A nossa tradição de construir e empinar papagaios está ameaçada sim, mas não pelos chineses. É que as crianças de hoje perderam os espaços urbanos para praticar a brincadeira, além disso, não sabem construir os verdadeiros papagaios.
Nos bairros, onde a rua ainda é o local para empina-los, as crianças usam uma "cangula" , feita de saco de supermercado, coisa feia e sem a menor criatividade.
No meu tempo de Guamá, todos os moleques sabiam fazer o seu próprio papagaio, “encerar” a linha e dar “laço”. Era só virar o "geral" que nós íamos para as ruas, sem os fios da Celpa, colocar nossos papagaios no ar. Tinha de todos os tipos: o “vezinho”, o “bandola”, o “japão”. Um que subia no “leso”, aquele que pegava no “treme”, um papagaio “penso”, precisava de barriga ou de um pano para não “enterrar”.
Quem não sabia “empinar” papagaio, fazia subir uma “cangula” de papel, uma “rabiola” ou uma "curica".
Todos eram obrigados a dar “laço”. Só os “penosos” não participavam da brincadeira.
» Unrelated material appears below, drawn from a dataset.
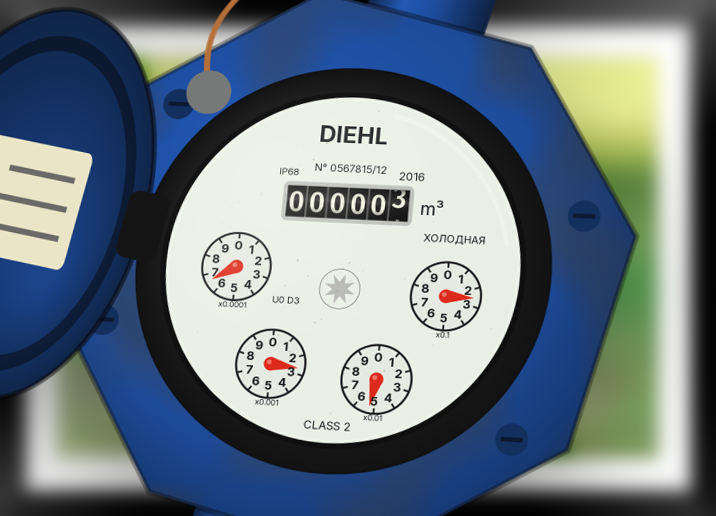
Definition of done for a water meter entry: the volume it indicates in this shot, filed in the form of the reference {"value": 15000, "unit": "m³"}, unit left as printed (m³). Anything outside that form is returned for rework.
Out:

Para dar “laço” era preciso obedecer a regra: não valia pegar no “gasgo” ou “dar na mão”. Cortar e aparar era muito perigoso, pois a linha bamba do papagaio que ia chinando podia cortar o que estava no ar.
E os tipos de “cerol”? O mais famoso era o “cerol do aço do pico” - na verdade acido pícrico, tinha o cerol de cola e também de goma. A linha não podia ficar com "bololo". Tinha cerol para o "discai" ou para o "pendura".
A brincadeira começava com a fabricação do papagaio, a escolha da linha, o vidro para o cerol, encerar a linha, fazer o rabo do papagaio, esperar o bom vento e colocá-lo no ar. Depois era só dar cabeça e o laço. Se você fosse o último a baixar o seu papagaio, podia ganhar o título e a fama de “fanchão”.
Depois eu faço um dicionário com as gírias dos empinadores de papagaio. Por enquanto a conversa é só para quem empinou um bom “enguinador”.